• _Brief_: Continue the review of Chris Ware's Building Stories, picking up right after its last sentence.

• _Extract to read_:
· · · · ·

Book Review: Building Stories

Dan Coxon

Reviewed by Dan Coxon

 

Building Stories, Chris Ware
Pantheon
ISBN-13: 978-0375424335
$50.00, 260pp

Chris Ware’s latest graphic novel isn’t a book. It’s barely even a novel. Building Stories is a boxed collection of fourteen “distinctively discreet Books, Booklets, Magazines, Newspapers, and Pamphlets”: a story that’s been deconstructed and presented as a build-it-yourself narrative kit. There are no guidelines on where to start, or where to end, or even on how to approach the box’s chaotic jumble of reading material. Some of the books feel like graphic novels in their own right. Two of the pamphlets are so slight they might almost be oversized bookmarks. One of the items is a large folding piece of card with text and illustrations across one side, like the board for a frustratingly complex board game. Whether this particular item is supposed to be a book, a booklet, a magazine, a newspaper, or a pamphlet is unclear.

The effect upon opening the box is dumbfounding. Most of us have no experience of reading narratives this way and you can’t help feeling nervous as your hand first fumbles inside. You want your experience of Ware’s world to be as wonderful and as engaging as possible. You fear that if you choose unwisely you may ruin your enjoyment of the narrative forever. The natural inclination is to take the first item from the top of the pile, but as they are packaged in ascending order of size, that means starting with the smallest pamphlet. Those two large, hardback tomes beckon.

The freeform nature of Building Stories‘ narrative is not without precedent, but it’s unique enough to make the reader pause. B.S. Johnson’s The Unfortunates was published in 1969 as a box of loose chapters, with the first and last chapters specified, but the rest to be selected by the reader at random. In 2005 McSweeney’s released their quarterly journal as a box of found objects, although these were never intended to be read together as a single narrative. We’re more familiar with authors doing the structural work for us, and without a conventional linear narrative – or even a clear starting point – embarking on Ware’s graphic novel is daunting and loaded with consequence. The possible permutations are innumerable.

For those confounded by choice, one of the larger books is a good place to start. The gold-spined book (in the style of the Little Golden Books) follows an unnamed female protagonist through an eventful day in her largely dull and mundane life. Compared with some of the other items in the box this reads as a conventional narrative: she has a bizarre sex dream, loses her cat when the building’s handyman comes to mend her toilet, then reconnects with an old friend. The protagonist features heavily in the box’s other stories too, and her hard-knock life – filled with failed relationships, crushing disappointments, and a childhood accident that leaves her with a prosthetic leg – gives Building Stories much of its melancholy tone. As she contemplates suicide she tells herself “I’m never going to meet anybody who will love me”, while examining her “disgusting bloated body”. Ware isn’t inclined to happy endings, and there are very few happy beginnings either.

· · · · ·

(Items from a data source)
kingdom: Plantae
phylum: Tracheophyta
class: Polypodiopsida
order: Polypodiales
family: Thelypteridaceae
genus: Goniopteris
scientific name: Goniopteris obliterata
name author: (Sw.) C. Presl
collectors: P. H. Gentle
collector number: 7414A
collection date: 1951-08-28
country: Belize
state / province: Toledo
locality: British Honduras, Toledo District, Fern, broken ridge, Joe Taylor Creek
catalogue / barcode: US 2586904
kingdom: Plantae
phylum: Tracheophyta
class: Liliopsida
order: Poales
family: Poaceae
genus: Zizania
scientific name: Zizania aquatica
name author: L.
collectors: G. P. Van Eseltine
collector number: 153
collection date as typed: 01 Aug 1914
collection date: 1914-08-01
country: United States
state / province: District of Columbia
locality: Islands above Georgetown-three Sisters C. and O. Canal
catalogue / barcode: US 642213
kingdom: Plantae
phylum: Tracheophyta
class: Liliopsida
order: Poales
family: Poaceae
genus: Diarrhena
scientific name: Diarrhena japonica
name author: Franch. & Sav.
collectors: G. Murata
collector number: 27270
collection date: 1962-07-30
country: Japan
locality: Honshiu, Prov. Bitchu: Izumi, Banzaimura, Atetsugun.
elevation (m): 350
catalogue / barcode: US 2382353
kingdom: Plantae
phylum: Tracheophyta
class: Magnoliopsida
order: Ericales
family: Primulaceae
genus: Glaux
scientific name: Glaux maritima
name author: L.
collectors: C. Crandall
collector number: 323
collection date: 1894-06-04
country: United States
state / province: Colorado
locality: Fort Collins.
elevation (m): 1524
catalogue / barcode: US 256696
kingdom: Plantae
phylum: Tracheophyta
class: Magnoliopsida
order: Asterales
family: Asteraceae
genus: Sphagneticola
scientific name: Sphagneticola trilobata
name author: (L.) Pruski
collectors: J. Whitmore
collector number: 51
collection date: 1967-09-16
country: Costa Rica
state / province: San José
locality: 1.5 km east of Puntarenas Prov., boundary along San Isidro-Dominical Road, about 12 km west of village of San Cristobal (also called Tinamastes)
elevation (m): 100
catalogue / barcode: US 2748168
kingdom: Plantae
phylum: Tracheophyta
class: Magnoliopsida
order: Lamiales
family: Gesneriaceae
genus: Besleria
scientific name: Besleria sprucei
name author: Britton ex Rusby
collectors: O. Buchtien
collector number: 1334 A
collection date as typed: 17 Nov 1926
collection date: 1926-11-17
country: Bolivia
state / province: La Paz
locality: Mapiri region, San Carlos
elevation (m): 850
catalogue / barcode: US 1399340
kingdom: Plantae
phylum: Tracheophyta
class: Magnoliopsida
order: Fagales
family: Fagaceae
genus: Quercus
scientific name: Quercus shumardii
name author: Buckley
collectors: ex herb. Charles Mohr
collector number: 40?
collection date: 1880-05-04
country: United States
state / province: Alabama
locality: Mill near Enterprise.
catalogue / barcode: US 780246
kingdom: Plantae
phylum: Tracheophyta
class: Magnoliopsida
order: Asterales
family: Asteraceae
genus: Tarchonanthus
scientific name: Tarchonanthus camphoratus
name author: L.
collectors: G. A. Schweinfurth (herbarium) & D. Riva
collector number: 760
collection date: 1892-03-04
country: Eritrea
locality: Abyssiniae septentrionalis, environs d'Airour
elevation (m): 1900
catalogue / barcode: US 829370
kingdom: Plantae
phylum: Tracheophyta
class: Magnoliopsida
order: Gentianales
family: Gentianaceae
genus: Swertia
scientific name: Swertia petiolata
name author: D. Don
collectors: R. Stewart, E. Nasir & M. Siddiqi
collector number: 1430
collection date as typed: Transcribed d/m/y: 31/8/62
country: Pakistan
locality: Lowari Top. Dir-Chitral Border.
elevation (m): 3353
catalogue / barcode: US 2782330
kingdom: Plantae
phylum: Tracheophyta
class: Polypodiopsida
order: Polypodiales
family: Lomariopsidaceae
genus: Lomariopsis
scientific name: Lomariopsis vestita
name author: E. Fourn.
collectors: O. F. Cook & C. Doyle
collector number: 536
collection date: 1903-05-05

· · · · ·

• _Expected answer_:
The other characters, a collection of misfits and failures who occupy a single tenement building, echo this maudlin tone. There’s the aging landlady, who has already experienced the kind of tragedy that the other characters only worry about; the ill-matched couple downstairs who constantly argue and bicker; the handyman who used to live in one of the apartments, his sagging jowls and sad eyes telling you all you need to know about his life. Nobody gets out of this building – or this life – without scars. There’s also Branford the Best Bee in the World, a cartoon character invented by our heroine. Branford offers an easily digested echo of the book’s major themes as he faces derision, self-doubt, and the fear that he is “an impure, disgusting slug who thinks too much of fertilizing the queen”. His story is clearly indebted to traditional comic strips, but Ware still imbues it with crippling existential doubt.

And then there’s the building itself. Ware has a theory that physical spaces influence both our moods and the structure of our lives, and Building Stories takes that concept to the logical extreme. The tenement building has its own voice, rendered in italics, occasionally interrupting the stories or offering soliloquies on the tenants who have passed through its rooms. It rarely influences the action, but there’s a sense in which it becomes a theatrical narrator, commenting on the characters and acting as a conduit between the reader and the depicted events. Even Ware’s artistic style reflects his fascination with the architectural, telling his story through simple geometric shapes and well-defined lines. The rooms are clearly delineated in three-dimensional space. The characters are blocky but solid, and often distressingly real. The overall effect has more in common with an architect’s conceptual drawings – or a Lego manual – than your average graphic novel.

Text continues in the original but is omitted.